TAREFA PROPOSTA ->
Na entrevista com Ian Anderson, apresentada abaixo, transcreva o trecho que começa em "Gosto de incluir" e termina em "uma ópera rock.", substituindo "passaporte" por "documento de identidade".

TRECHO DA PÁGINA ->
===============

JETHRO TULL – IAN ANDERSON OPERA ROCK
Sábado, às 21h e domingo, às 19h, no Palácio das Artes, Avenida Afonso Pena, 1.537, Centro, (31) 3236-7400. Ingressos: Plateia 1 – R$ 360 e R$ 180 (meia); Plateia 2 – R$ 240 e R$ 120 (meia); Balcão – R$ 200 e R$ 100 (meia).
Quatro perguntas para...
Ian Anderson músico
O título do show é Jethro Tull – Ian Anderson Opera Rock. O Jethro Tull, como banda, não existe mais?
Gosto de incluir meu nome porque até hoje tem gente que pensa que eu sou Jethro Tull. Gostaria de dizer aos outros qual é o nome que está no meu passaporte. Quanto ao título, coloquei “ópera rock” porque não encontrei outra maneira de descrever o show com canções e narrativa. O termo é velho, remete à época de Tommy (a lendária ópera rock do The Who lançada em 1969). De certa maneira, esse espetáculo é mais teatral do que propriamente uma ópera rock.
Ao longo das décadas, o Jethro Tull teve 26 integrantes. Como é trabalhar com tantas pessoas diferentes?
Sou o número 1, então na verdade são 27. Nessa longa história, houve músicos que só ficaram alguns meses, outros vários anos. Eu me vejo como um bandleader na tradição de gente como John Mayall, Frank Zappa, B. B. King, James Brown. Sou o cara que fica no meio, que recebe tanto os aplausos quanto os insultos, se as coisas não dão certo. Sou o responsável para que as coisas aconteçam: compositor, produtor e também agente de viagens. Meu trabalho favorito, por sinal, é organizar turnês, marcar hotéis...

===============

AMOSTRA DE DADOS ->
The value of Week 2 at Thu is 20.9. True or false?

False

===============

EXERCÍCIO RESOLVIDO ->
Gosto de incluir meu nome porque até hoje tem gente que pensa que eu sou Jethro Tull. Gostaria de dizer aos outros qual é o nome que está no meu documento de identidade. Quanto ao título, coloquei “ópera rock” porque não encontrei outra maneira de descrever o show com canções e narrativa. O termo é velho, remete à época de Tommy (a lendária ópera rock do The Who lançada em 1969). De certa maneira, esse espetáculo é mais teatral do que propriamente uma ópera rock.